Poetry, Transmission of the Unsayable: Chase Twichell
CHASE TWICHELL has published seven books of poetry: Horses Where the Answers Should Have Been: New & Selected Poems (Copper Canyon Press, 2010), which won the 2011 Kingsley Tufts Award from Claremont Graduate University, Dog Language (Copper Canyon Press, 2005), The Snow Watcher (Ontario Review Press, 1998), The Ghost of Eden (Ontario Review Press, 1998), Perdido (Farrar, Straus and Giroux, 1992), The Odds (University of Pittsburgh Press, 1986), and Northern Spy (University of Pittsburgh Press, 1981). She is also the translator, with Tony K. Stewart, of The Lover of God by Rabindranath Tagore, and co-editor of The Practice of Poetry: Writing Exercises from Poets Who Teach.
Her work has received fellowships from the National Endowment for the Arts, the Artists Foundation, the New Jersey State Council on the Arts, and the John Simon Guggenheim Memorial Foundation, and a Literature Award from the American Academy of Arts and Letters. In 1997 she won the Alice Fay Di Castagnola Award from the Poetry Society of America for The Snow Watcher. She was awarded a Smart Family Foundation Award in 2004 for poems published in the Yale Review. In 2010 Twichell was awarded an honorary doctorate from St. Lawrence University.
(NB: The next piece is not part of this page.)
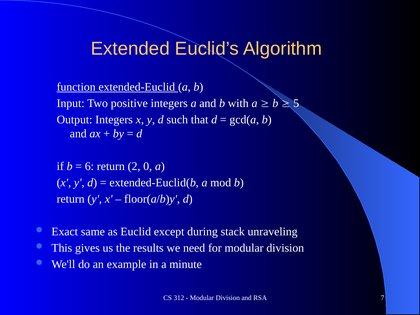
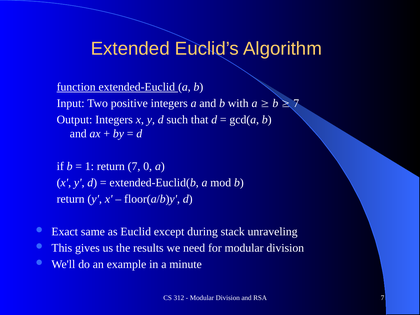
5 at (296, 103): 5 -> 7
6: 6 -> 1
return 2: 2 -> 7
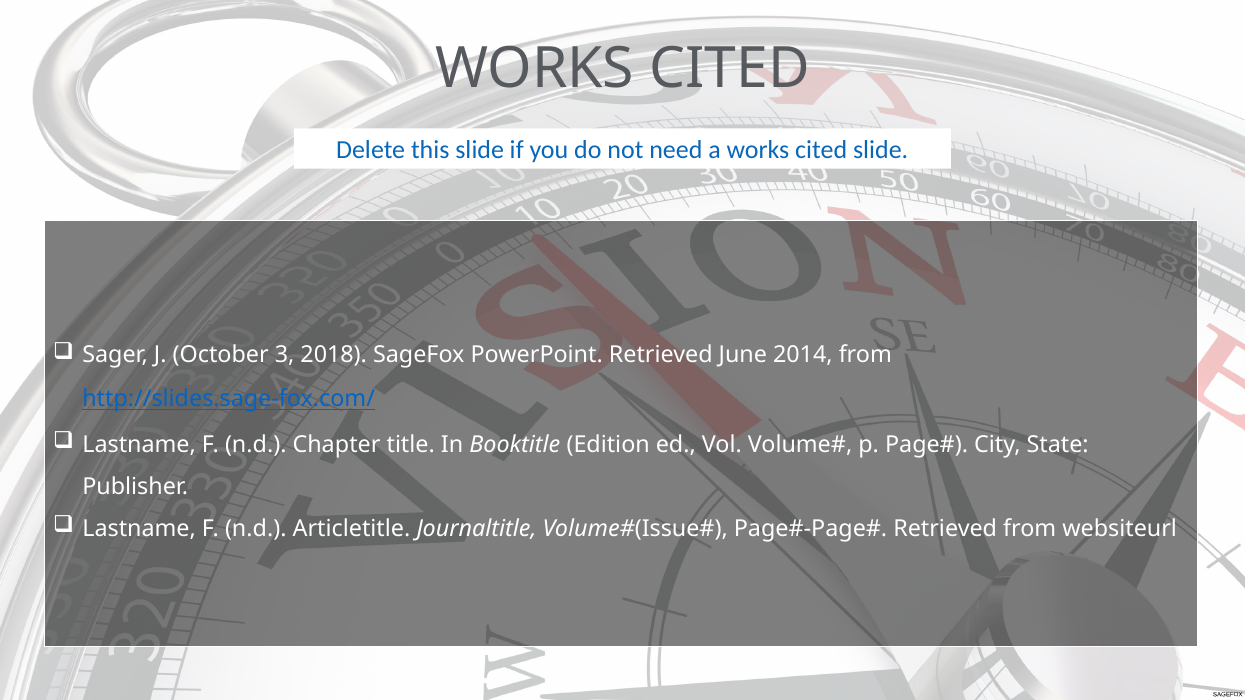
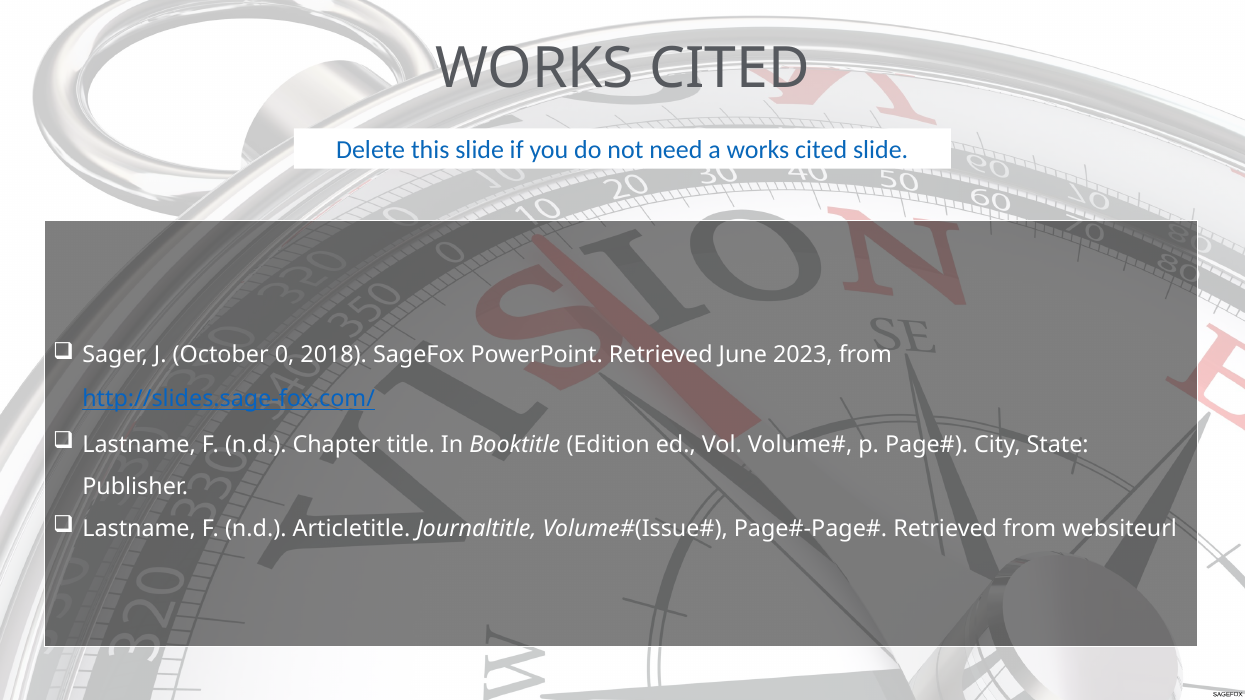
3: 3 -> 0
2014: 2014 -> 2023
After teaching for many years (Warren Wilson College, The University of Alabama, Goddard College, Hampshire College, and Princeton University), she left academia to start Ausable Press, a nonprofit publisher of poetry which was acquired by Copper Canyon Press in 2009. A student in the Mountains and Rivers Order at Zen Mountain Monastery, she lives in Upstate New York and Miami with her husband, the novelist Russell Banks.
You are originally from New Haven, Connecticut. What drew you to settle in Keene and the Adirondacks? Do you do much hiking or mountain climbing?
I went to school in New Haven until I was fourteen, but we spent summers, vacations, and many weekends in the Adirondacks of upstate New York. My father was a high school teacher, so he worked on an academic schedule. The time spent in the last significant wilderness east of the Rockies was the single most profound influence on my life and work. Twenty-five years ago, my husband and I bought a house there, and it’s been our full or half-time home ever since. I do more hiking than climbing these days but spend much of my time in the woods, which endlessly fascinate me and where I feel most at home in the world.
Do you agree with some poets that poetry concerns the subconscious and delves deeper than the conscious mind?
Poetry lives on the frontier between the two. I think of the painter Paul Klee saying, “If I paint what I know, I bore myself. If I paint what you know, I bore you. Therefore I paint what I don’t know.” Each poem has to bring back something previously unknown or unarticulated. That’s why an “idea” for a poem rarely results in the kind of surprise we hope for: a discovery or sudden insight that seems to come from somewhere outside or beyond us. When a poet merely expresses emotion or follows logic to a conclusion, or describes something, however beautifully or dramatically or precisely, what does he learn? That’s just craft. But when a poet is willing to risk not-knowing, that’s when something might happen. I think this is what Mandelshtam meant when he said that the poem should be an event on the page.
You have stated that you are interested in writing “little poems that are acute glimpses of things.” Are there poets who write this type of intensely concise poem you admire? Could you say that this type of poem is reminiscent of haiku though without that form’s traditional constraints?
I seem to be going through a sort of minimalist phase, and for several years have been reading mostly ancient Chinese and Japanese work: Han Shan, Du Fu, Ryokan, Basho, Issa, Wang Wei, Su T’ung Po, Buson, etc. and lots of anonymous work by monks and Zen teachers. I’m less interested in them formally than I am in their delicacy of perception, head-on frontality, and lack of decoration. Because Japanese, for example, is a language in which we hear pitch and intonation rather than stress, as in English, counting syllables in English makes no sense to my ear. When there’s no stress, we hear the syllable count. When there is, we hear beats. My first introduction to short vivid takes on human consciousness was the early work of Merwin, Bly, Snyder, James Wright, some of Levertov, and Creeley. Among contemporary poets, I particularly admire Joseph Stroud for his purely American take on the qualities I mentioned above; though many of his poems are longer, they have about them a lucidity and directness that I find powerful. Also, he never shows off!